The facts upon which this exception are based are also few and readily understood. The adjudication of the first account of the accountant, confirmed absolutely May 3, 1923 (3 D. & C. 84), shows that there was awarded to the widow of the decedent the sum of $2164.76, being a judgment for $1240 *390and costs, totaling $1359.33, entered June 27, 1911, in the Supreme Court for the County and State of New York for alimony, which, together with interest, amounted at the time of the adjudication of the first account to the above sum of $2164.76. This amount appears to have been paid by the accountant. There was also presented at the first audit a claim for additional alimony at the rate of $20 per week from May 27, 1911, to Feb. 11, 1920, amounting to $9100, the latter date being one day before decedent died, concerning which claim the auditing judge said in his adjudication:
“I will only recognize the judgment, however, at this time, in the amount of $1359.33, with interest from June 27, 1911. In my judgment, I should not assess the damages of claimant in the New York judgment for $20 a week from May 27, 1911, for the reason that I think this assessment should be made in the court which entered the judgment. It may be, in an action of this kind, that there are local reasons for not compelling the defendant to pay the full $20 per week according to the original order; therefore, claimant has leave to proceed in the New York court in which the judgment was entered for an assessment of damages under its decree for alimony.
“As will appear hereinafter, whatever balance is in the hands of the accountant after payment of the $1240 judgment, with interest and costs, is to be awarded back to the accountant for further accounting and for further consideration of the claim for alimony, and the same can be adjusted at that time.”
Following the above instructions, application was made to the Supreme Court for the County and State of New York for alimony for the above period, with the result that said court entered the following decree:
“Upon the order of Justice Wagner, dated July 17, 1922, and duly filed in the office of the Clerk of the County of New York on the 17th day of July, 1922, and on motion of Wise, Whitney & Parker, attorneys for the plaintiff, it is
“Adjudged that judgment herein be docketed nunc pro tunc as of February 21st, 1920, in favor of the plaintiff, Frances R. Walton, and against the defendant, Alfred Walton, in the sum of Eleven thousand four hundred fifty-nine ($11,459) Dollars.
“Dated July 17th, 1922. James A. Donegan, Clerk.”
It will thus be seen that what the exceptant calls a new judgment was merely the assessing of damages down to date upon a judgment previously entered, that upon the audit of the first account the arrears of alimony had not been definitely ascertained, and the auditing judge then held that when so definitely ascertained they should be presented at a subsequent audit. The principle of law contended for by the exceptant, to the effect that where a person brings suit on a written contract and fails to include all that was due him at that time on the contract, he cannot recover in a second suit on the same contract the amount omitted in the first suit, can have no application: Anhaltzer v.
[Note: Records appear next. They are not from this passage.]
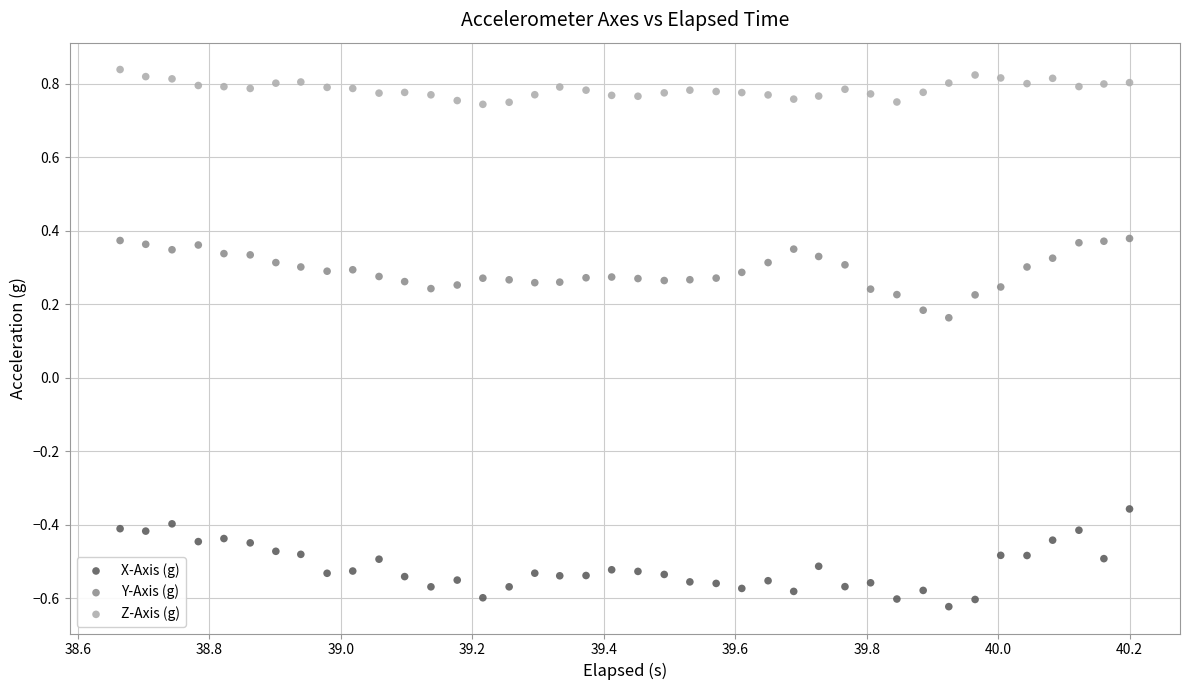

Which series reaches the minimum Y coordinate?

X-Axis (g)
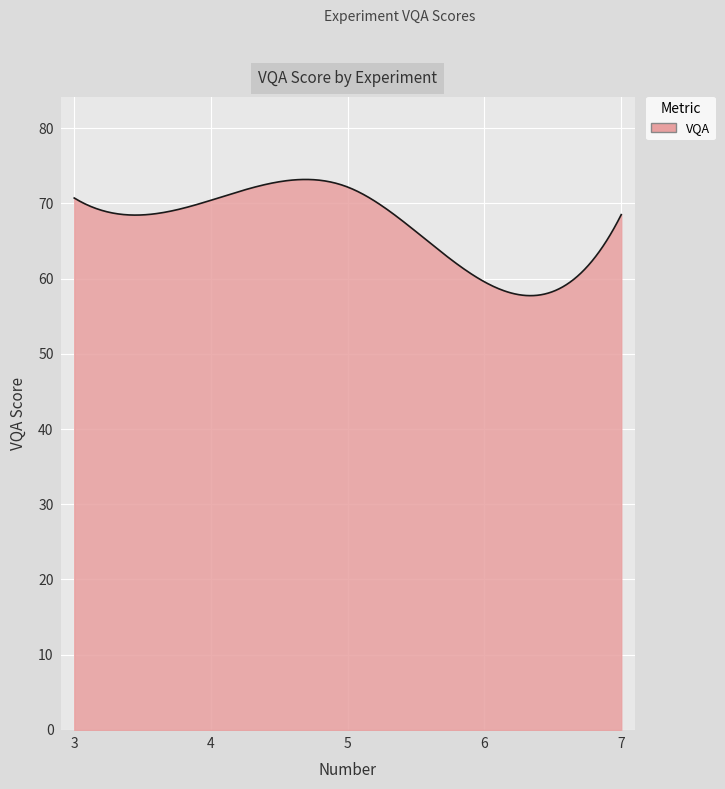

What is the difference between the second highest and second lowest values?

15.4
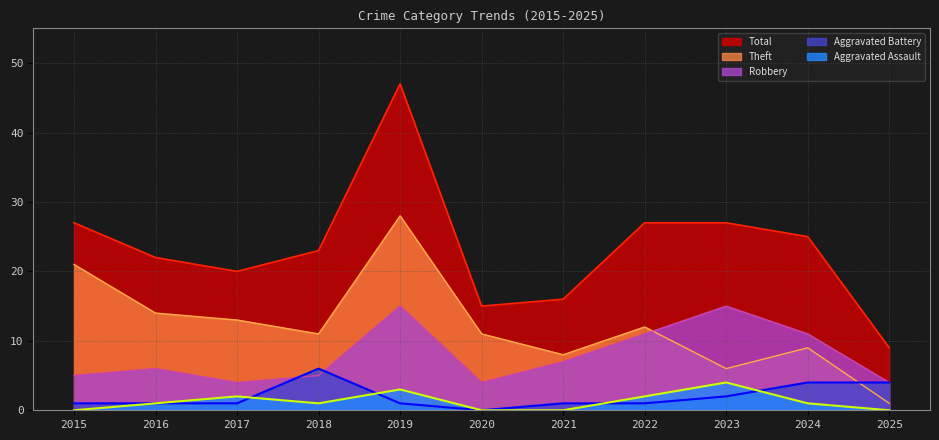

After their last crossing, which series has the higher values: Theft or Aggravated Battery?

Aggravated Battery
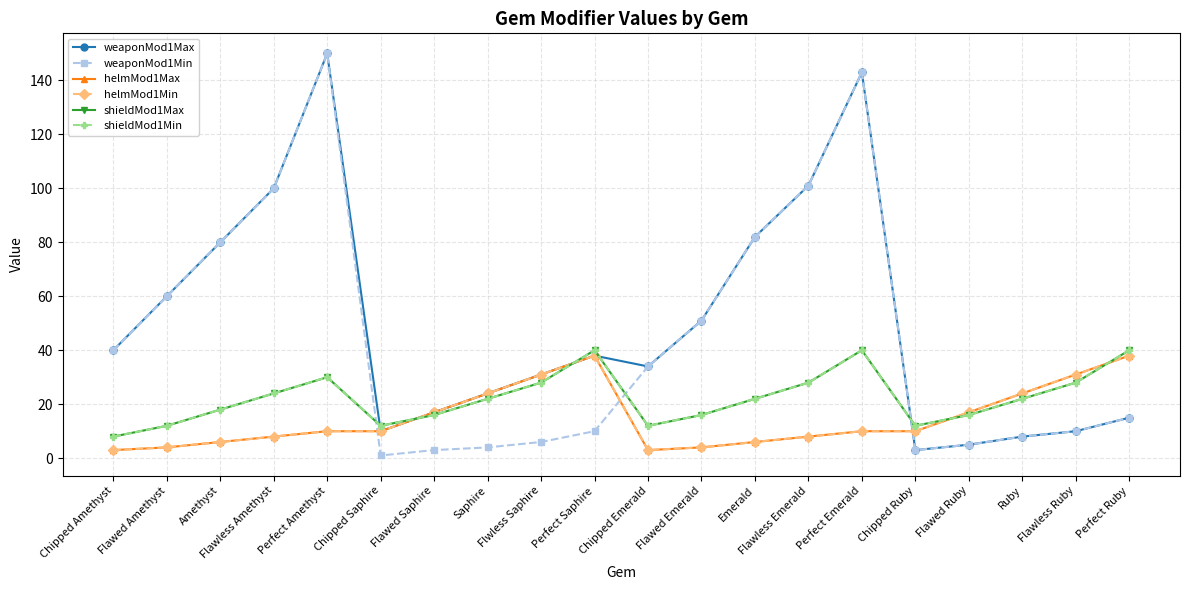

True or false: shieldMod1Max and shieldMod1Min cross at least once.

False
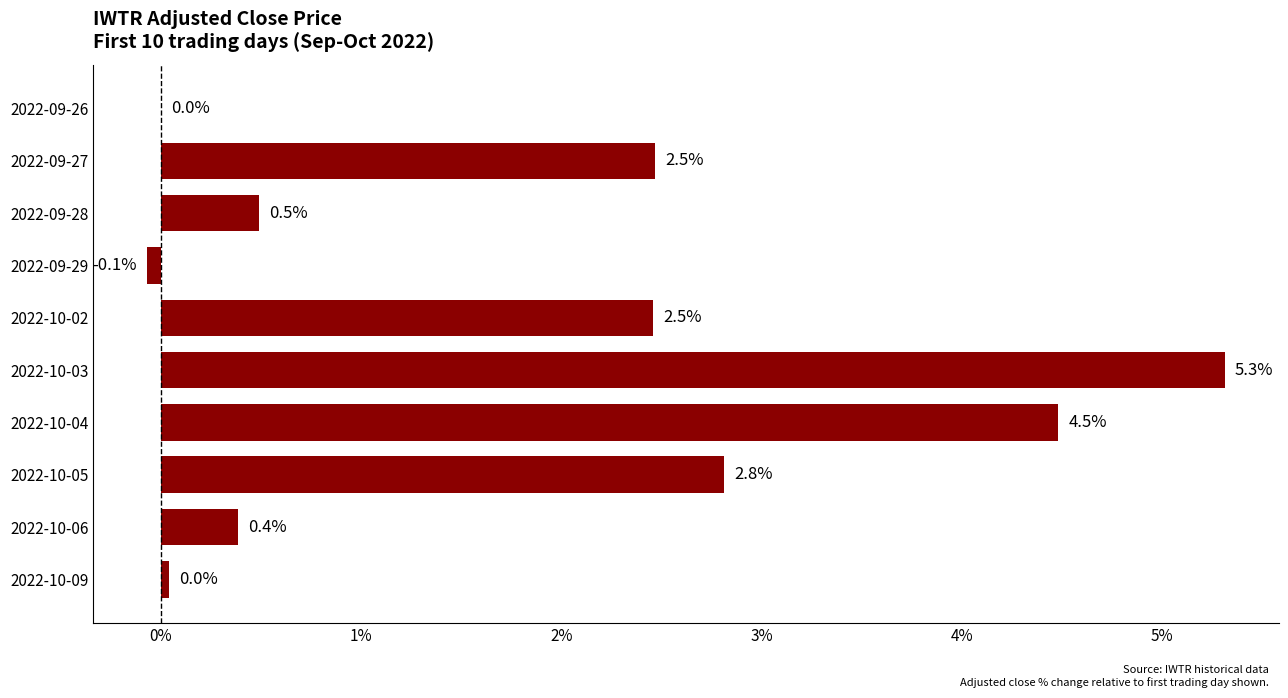

Count the number of categories in the chart.

10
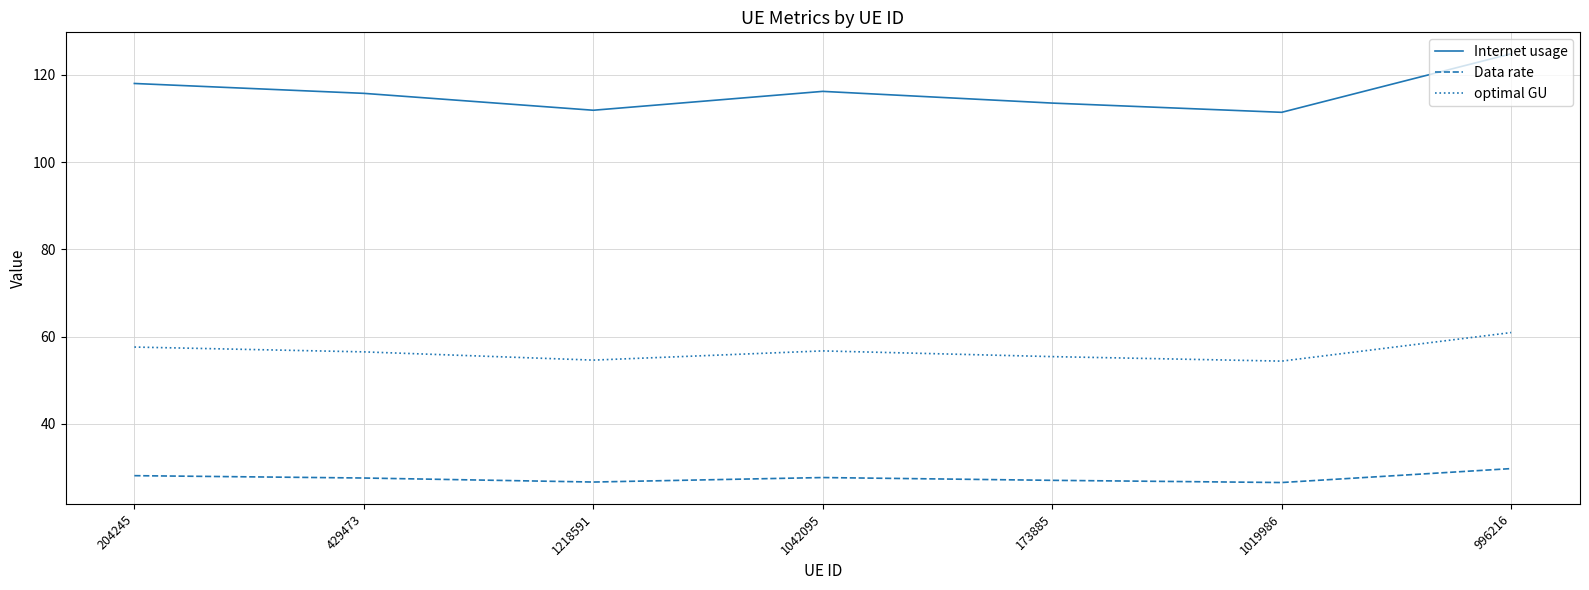

What is the difference between the highest and lowest values at 173885?

86.5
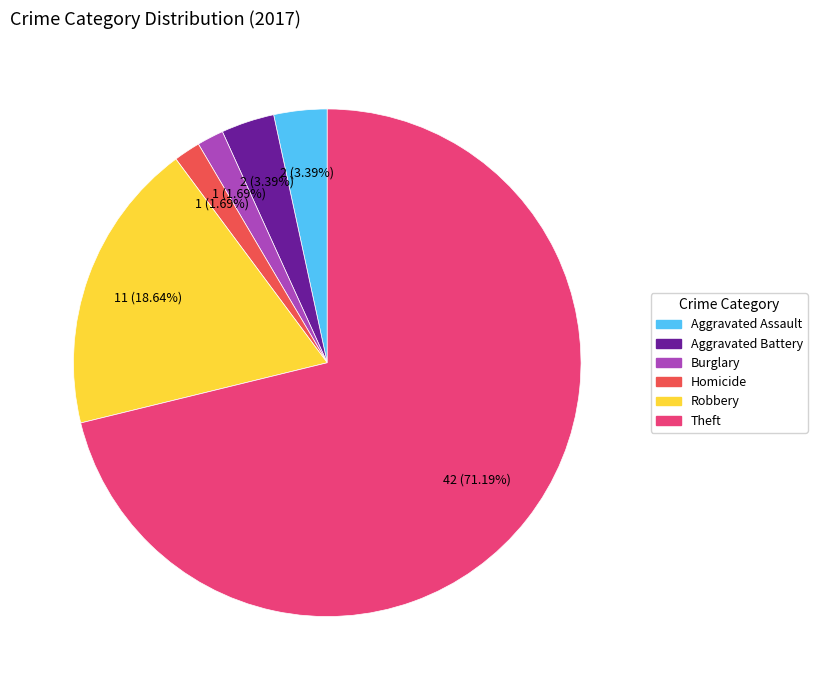

Does any single category account for the majority?

Yes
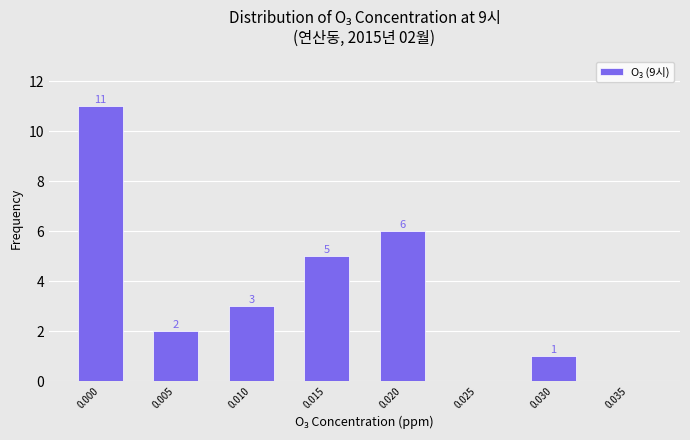

Reading right to left, transcribe all the data shown in this chart.

0.035=0	0.030=1	0.025=0	0.020=6	0.015=5	0.010=3	0.005=2	0.000=11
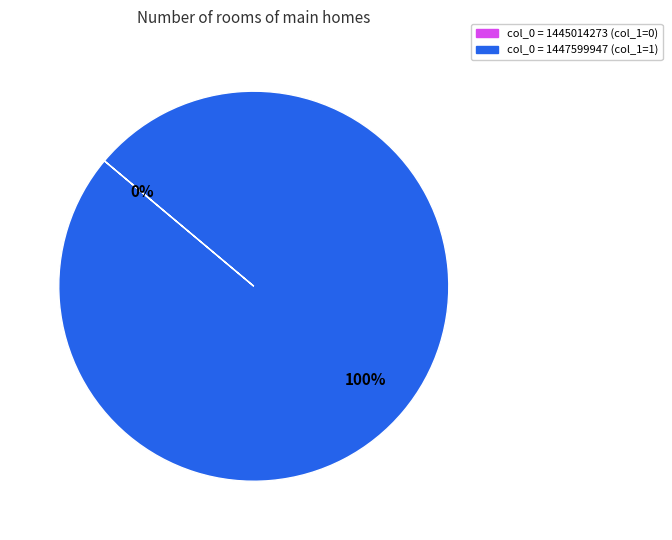

What percentage is the 1447599947 slice, to the nearest percent?

100%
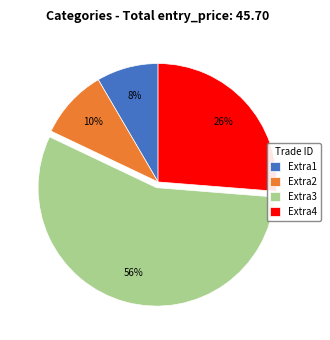

Which slice is the smallest?

Extra1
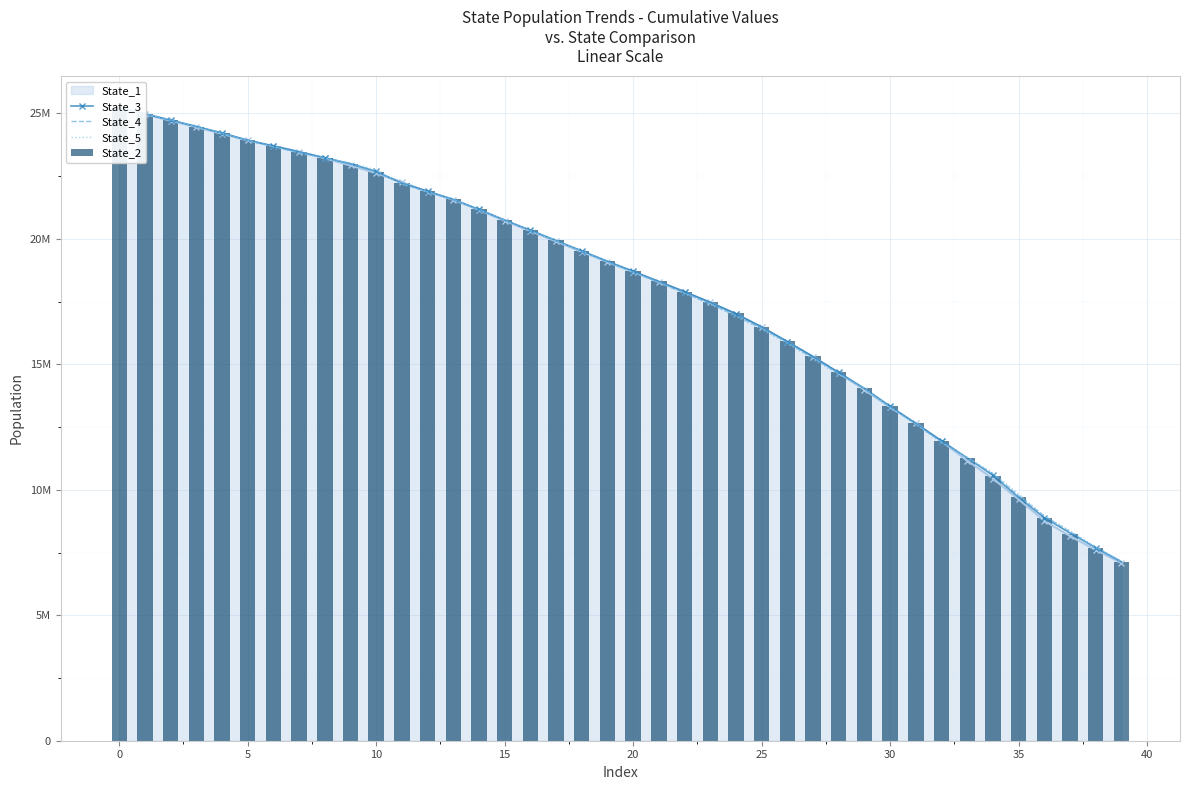

Is it true that State_5 equals 9825497.3 at 35?

True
Benedum, 266 Pa. 113; Conkle, Admin’r, &c., v. Laughlin, 83 Pa. Superior Ct. 468.
The exceptions filed to the action of the auditing judge in refusing accountant certain disbursements claimed to have been made for attorney’s fees and traveling expenses are without merit, and are, therefore, dismissed.
The action of the auditing judge in fixing the amount of fees and expenses will not be disturbed except for manifest error, which does not exist in this case.
The exceptions filed to the action of the auditing judge are, therefore, dismissed and the adjudication confirmed absolutely.